• PROBLEM: Leave out the images and set down the records below exactly.

• EXTRACTED ENTRIES:
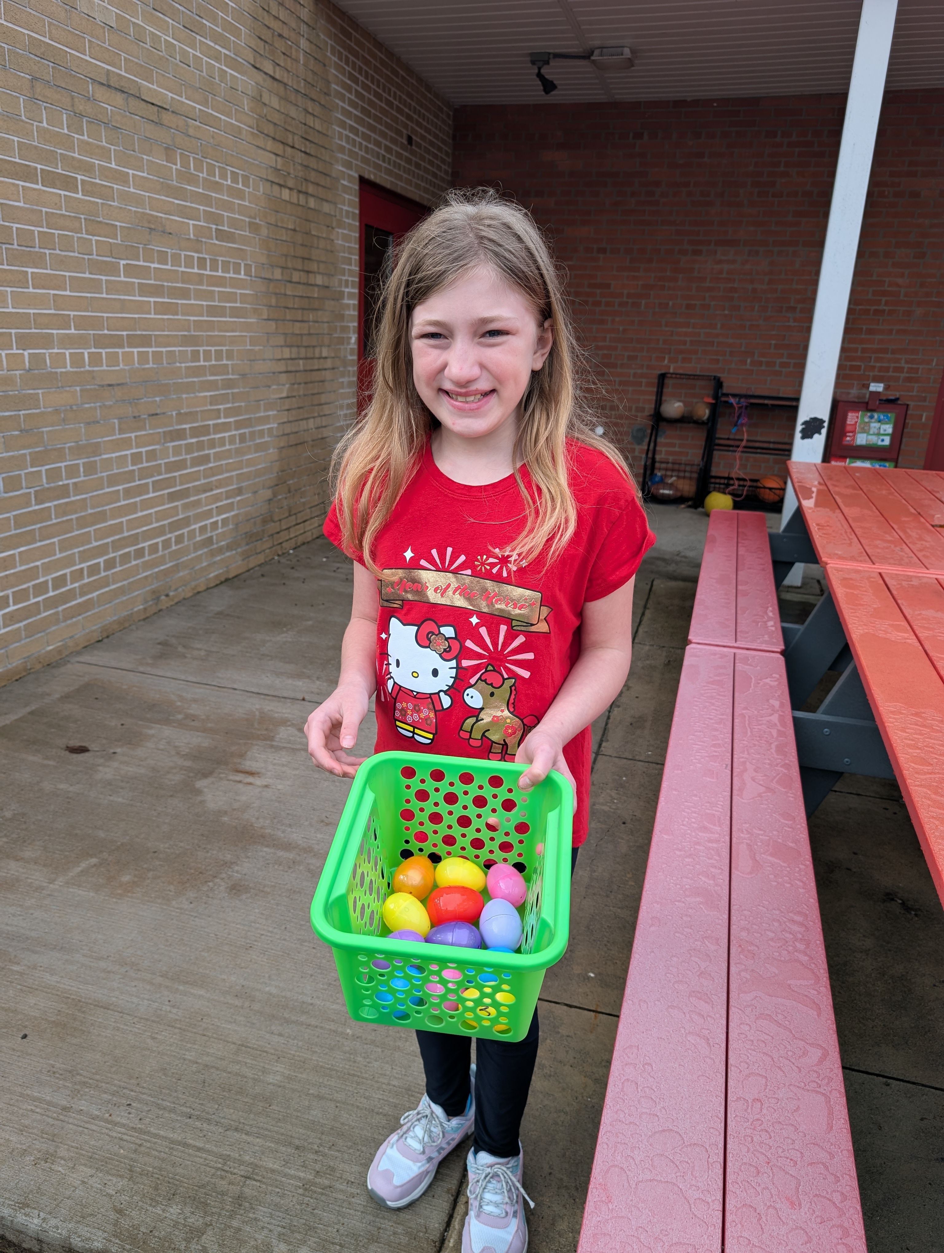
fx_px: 870
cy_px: 626
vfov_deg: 71.5
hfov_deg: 56.9
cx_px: 472
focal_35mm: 24
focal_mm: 6.9
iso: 19
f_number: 1.68
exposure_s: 1/324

• REPLY TO THE EXERCISE:
fx_px: 870
cy_px: 626
vfov_deg: 71.5
hfov_deg: 56.9
cx_px: 472
focal_35mm: 24
focal_mm: 6.9
iso: 19
f_number: 1.68
exposure_s: 1/324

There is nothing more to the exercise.